Everyone had, unspoken, reacted defensively against the forest they’d
been in after the Fire Forger ambush. The one they’d been in the
second ambush.
The
one where Gideon had first started nattering on about Carter and he’s
confusing, Isha. Why is he so confusing?
which hadn’t been any kind of surprise. He was entirely terrible
when it came to understanding anyone unless their motives were stabby
or immoral. Shiloh had been a puzzle to him, but Carter was a
downright enigma.
That,
and Carter was quite possibly the personification of the only thing
Gideon had ever wanted and could never have.
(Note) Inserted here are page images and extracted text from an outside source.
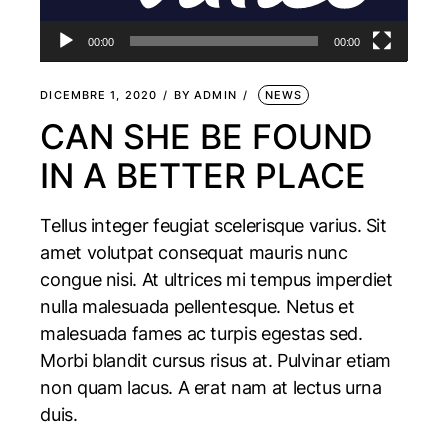
00:00
00:00
DICEMBRE 1, 2020
BY
ADMIN
NEWS
CAN SHE BE FOUND
IN A BETTER PLACE
Tellus integer feugiat scelerisque varius. Sit
amet volutpat consequat mauris nunc
congue nisi. At ultrices mi tempus imperdiet
nulla malesuada pellentesque. Netus et
malesuada fames ac turpis egestas sed.
Morbi blandit cursus risus at. Pulvinar etiam
non quam lacus. A erat nam at lectus urna
duis.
Innocence.
She
couldn’t honestly be sure what was going on with the two of them
yet, couldn’t be sure if her suspicions or helpful suggestions to
say
nice things to him
were solidly founded. But she knew that they balanced each other,
could be good for each other just like she’d told Shiloh if they
got past their scars; were they really that different, in so many
ways? They expressed in different ways, sure, but the core of it…
Well.
Perhaps they should go about freeing Carter and figuring out the rest
later.
Was
she studiously not thinking about her own role, of confronting her
parents but specifically her mother again? If so, it was hardly
anyone’s business but her own. She wasn’t about to let her mother
cow her into submission, never again.
Still.
Gideon needed her attention now. Carter needed his entire focus if
they wanted to pull this off without a hitch.